Mama Rayyan menggeleng.

“Kalo cuma dengan ngomong terus Maminya Athaya bisa nerima semuanya, udah dari dulu. Tapi kamu liat sendiri kan?”

“Dia tetap menyalahkan Mama. Dia gak mau dengerin Mama. Yang dia tau itu cuma keburukan dan keburukan Mama aja.”

“Sampai sekarang Maminya Athaya masih marah,” ucapnya, “Dia gak mau lagi ada urusan sama Mama, Papa bahkan kamu.”

“Jadi tolong ya, sayang? Akhiri hubungan kamu sama Athaya sebelum semuanya makin kacau,” pinta Mama, “Ini juga demi kebaikan kalian berdua.”

“Mama yakin ini buat kebaikan aku sama Athaya?” sela Rayyan.

“Mama bilang gak pengen aku jadi korban, tapi yang terjadi sekarang apa?” dia tersenyum miring, “Aku sama Athaya justru udah jadi korban karena masalah kalian yang belum juga selesai.”

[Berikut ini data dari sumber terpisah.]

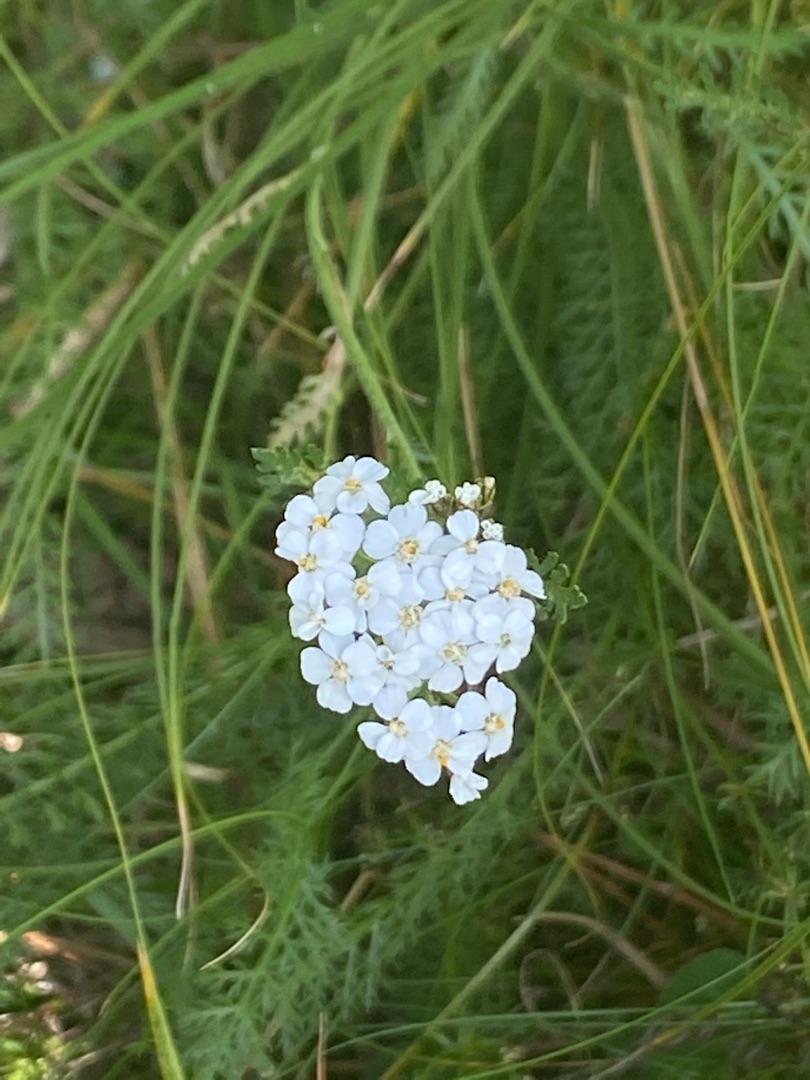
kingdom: Plantae
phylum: Tracheophyta
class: Magnoliopsida
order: Asterales
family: Asteraceae
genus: Achillea
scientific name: Achillea millefolium
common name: Almindelig røllike
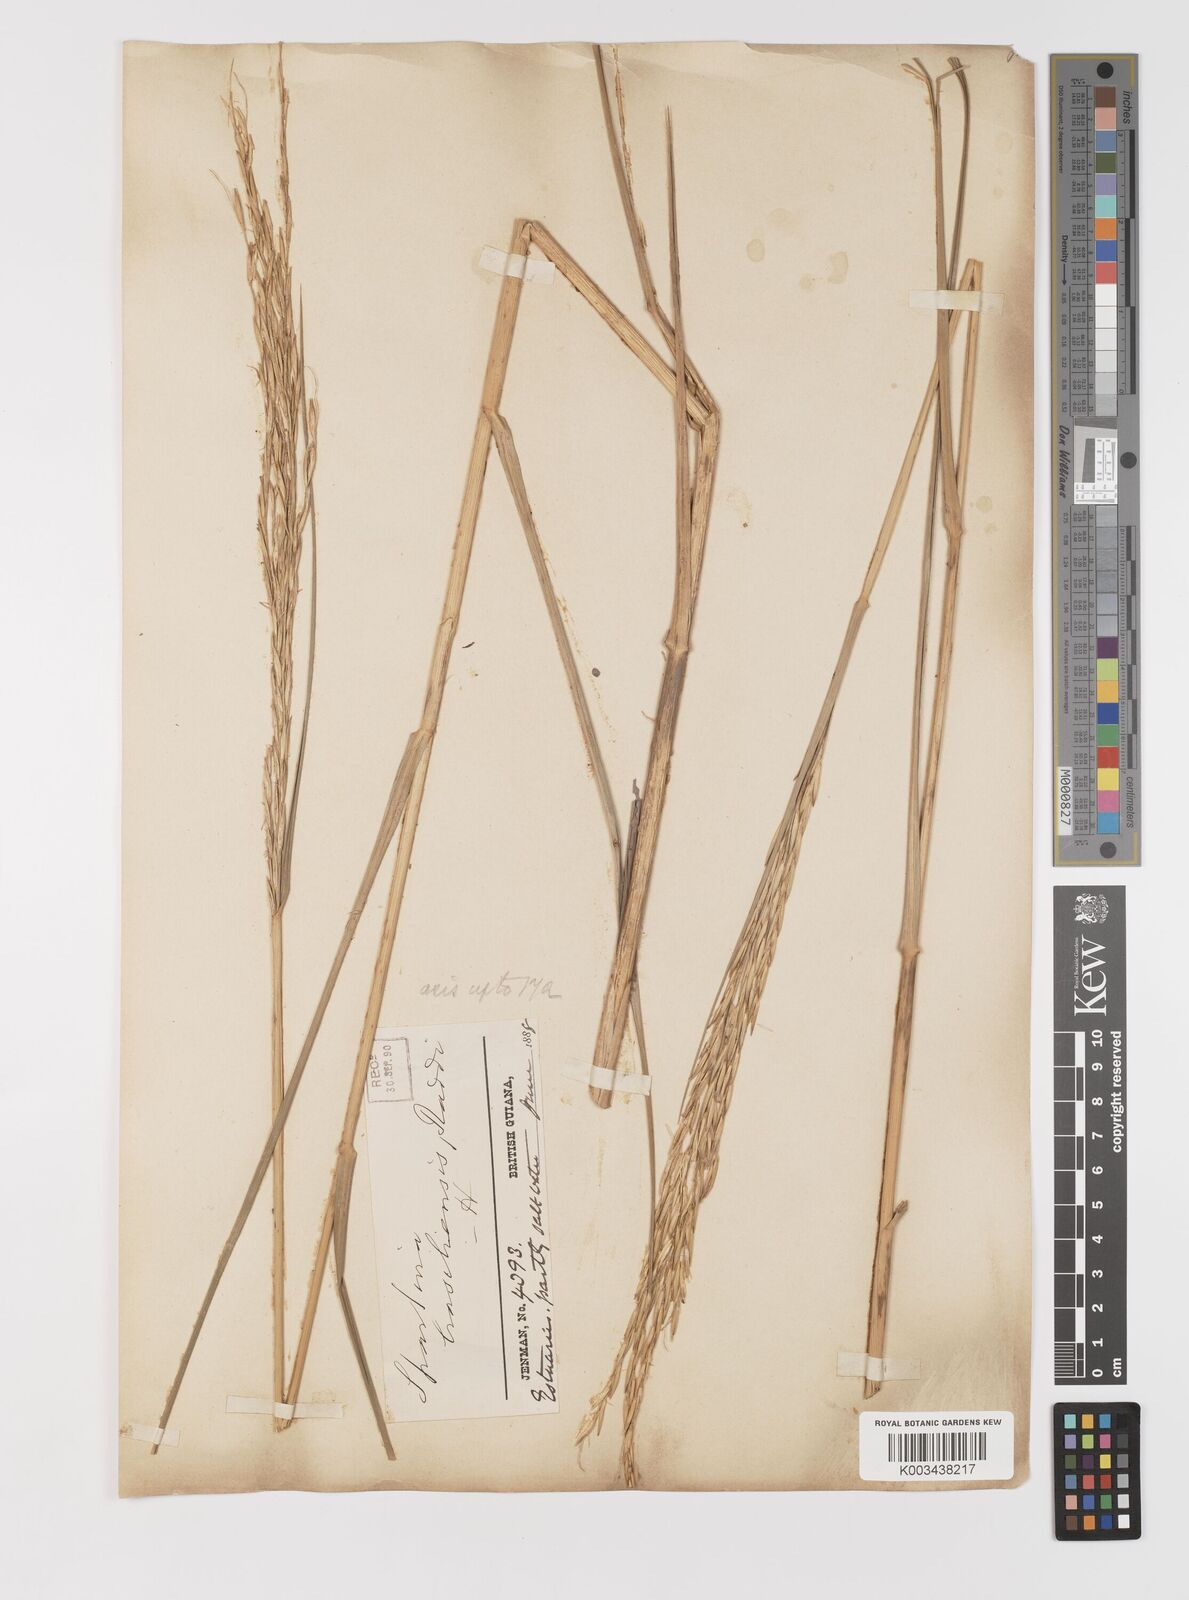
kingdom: Plantae
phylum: Tracheophyta
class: Liliopsida
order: Poales
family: Poaceae
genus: Sporobolus
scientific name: Sporobolus alterniflorus
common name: Atlantic cordgrass
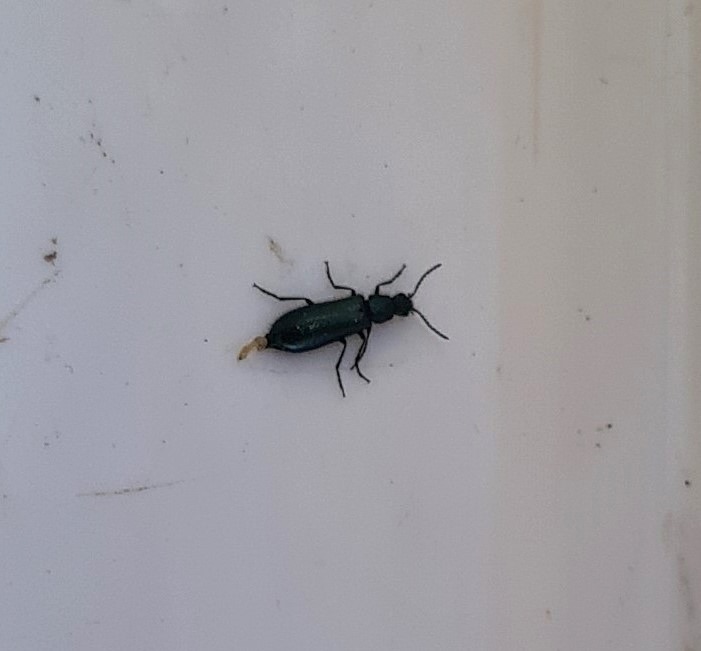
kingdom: Animalia
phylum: Arthropoda
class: Insecta
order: Coleoptera
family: Melyridae
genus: Dasytes
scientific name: Dasytes caeruleus
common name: Blå malakitbille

“Aku sama Athaya yang harus membatasi interaksi—bahkan perasaan sejak kecil dulu cuma buat nutupin ego kalian semua.”

“Mama udah bahagia sama Papa. Maminya Athaya juga udah bahagia sama suaminya.”

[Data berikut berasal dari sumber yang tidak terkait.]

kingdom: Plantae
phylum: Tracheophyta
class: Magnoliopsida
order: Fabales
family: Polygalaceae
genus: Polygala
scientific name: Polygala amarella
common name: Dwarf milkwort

“Terus aku sama Athaya gak boleh gitu bahagia juga, Ma?”

“Yan, kamu bisa nyari—”

“Nyari orang lain?” potong Rayyan, “Ini pemikiran Mama?”

Rayyan tersenyum hambar.

“Apa Mama juga bilang gini ke sahabat Mama sendiri pas dulu Papa milih buat macarin Mama?”

“Mama nyuruh Maminya Athaya buat nyari orang lain aja dan ngelupain orang yang dia cintai dengan begitu mudahnya?”

Persekian detik berikutnya, Rayyan kemudian mendesis ketika Mamanya tiba-tiba menampar pipinya. Dia terdiam dalam keterkejutan. Sebab ini menjadi kali pertama sang Mama menyentuh wajahnya. Bahkan sejak dia kecil, si wanita paruh baya gak pernah sekali pun nyentuh dia dengan kekerasan.

Rayyan kemudian menoleh saat Athaya datang dan berdiri di sampingnya. Jelas kalau pacarnya itu melihat semua yang terjadi.

“Tante,” panggil Athaya lirih.

“Kalau Tante marah karena Rayyan pacaran sama saya, tolong tampar saya juga.”

“Kamu ngomong apa sih?”

Rayyan meraih jemari Athaya lalu menggenggamnya, “Ayo, kita musti balik ke kantor sekarang.”

“Tapi, Yan—”

“Jangan bikin aku maksa kamu.”

Athaya pasrah. Dia cuma bisa menurut ketika Rayyan menarik pelan lengannya. Berakhir meninggalkan sang Mama yang masih berdiri di tempatnya dengan sorot mata penuh sesal.